Двигался я словно под наркозом и с кляпом во рту, оглушенный молчанием, сопровождавшим стремительно развивавшееся действие на экране, и гудением проектора, похожим на рокот двигателей трансатлантического лайнера-призрака, дрейфующего по волнам не океана, а времени, проходя сквозь призрачные кошмары моего давнего отчаяния, одного на двоих, как казалось, у меня с голубоглазым героем, беззвучно орущим сейчас у меня за спиной, в фильме, который никто не смотрит, потому что показывают его в кинотеатре, закрывшемся много лет назад. Теперь мне предстояло шаг за шагом повторить свой прежний маршрут: запасной выход, теперь уже не освещенный красной лампочкой, лестница, ведущая в проекторе кую. Двигался я на ощупь, но память помогала, вела меня даже в темноте, да и глаза стали привыкать: коридор, потом лестница, ступать надо осторожно, ведь услышать моих шагов не должен никто, затем — рывком распахнуть дверь проекторской и — быть может — встретить страшный взгляд. Я резко толкнул дверь, но там никого не оказалось. Катушки проектора с безжизненной медлительностью вращались сами собой, пахло табачным дымом и горячей целлулоидной пленкой, со стен с прежним белозубым энтузиазмом улыбались белокурые киноактрисы довоенных лет. «Они хотят, чтобы я продолжал искать, чтобы увяз весь, с головой, — подумал я, — задумали свести меня с ума, чтобы я повторил то, что происходило двадцать лет назад; точно так же, как вынудили Андраде повторить судьбу Вальтера, а эту девушку — стать Ребекой Осорио». Они хотели, чтобы я повторил весь свой путь, шаг за шагом, чтобы слышал те же звуки, что и тогда, — как только я вышел из проекторской и закрыл дверь, откуда-то издалека до меня донесся другой звук: удары, частые и лихорадочные, будто чьи-то проворные пальцы бегали по клавиатуре пишущей машинки. Звук доносился сверху, из жилых комнат под самым чердаком, где тогда прятали Вальдивию, где он, как и я, не спал ночами, слушая, как печатает Ребека Осорио.

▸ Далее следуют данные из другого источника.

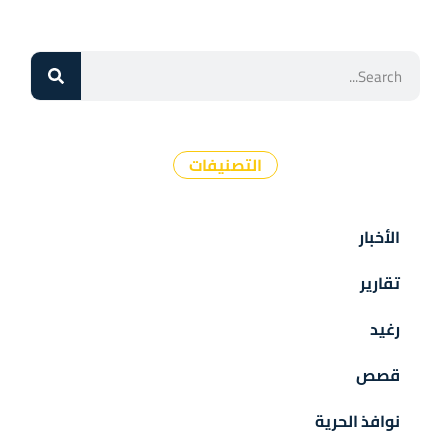
التصنيفات
الأخبار
تقارير
رغيد
قصص
نوافذ الحرية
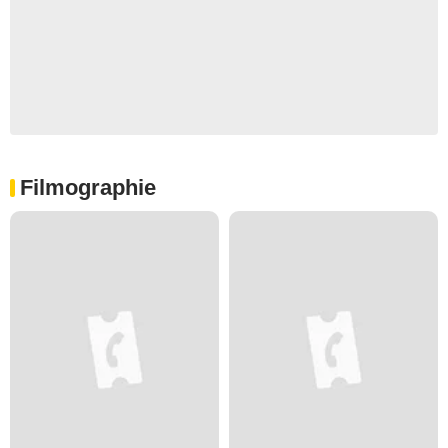
Filmographie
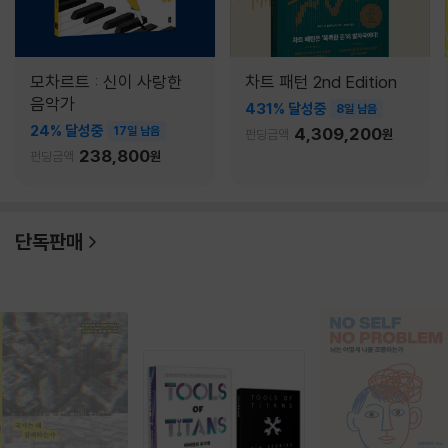
모차르트 : 신이 사랑한
차트 패턴 2nd Edition
음악가
431% 달성중
8일 남음
24% 달성중
17일 남음
4,309,200
펀딩금액
원
238,800
펀딩금액
원
단독판매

В первую секунду лица ее я не увидел — она сидела спиной к двери, чуть склонясь над машинкой. У нее отняли собственную ее жизнь, принудили одеваться и причесываться так же, как это делала мать, а теперь еще и заставили бывать там, где мать жила, и так же, как она, печатать. И она соглашалась на все, ни разу не взбунтовавшись, с поразительной покорностью — такой же, с какой пришла в мой гостиничный номер и мне отдалась, воображая, наверное, что лежит в объятиях Андраде. И только Андраде обладал способностью ее расколдовать, однако теперь он был мертв, так что не оставалось никого, кто вызволил бы ее из этой паутины фантасмагорий, сотканной специально, чтобы свести ее с ума, и теперь никто, кроме меня, не сможет схватить ее за плечи и встряхнуть, как будят спящего, заблудившегося в дурном сне, и заставить ее бежать. И я подошел к ней, тронул за плечо. Она обернулась, однако увидел я вовсе не ту девушку, что была со мной всего несколько часов назад, а увядшую, мертвенно-бледную женщину, чье лицо, густо покрытое косметикой, с пересохшими губами и выступающими скулами, было обезображено старостью. Желтые артритные пальцы согнулись над клавиатурой пишущей машинки, на валике которой не было бумаги.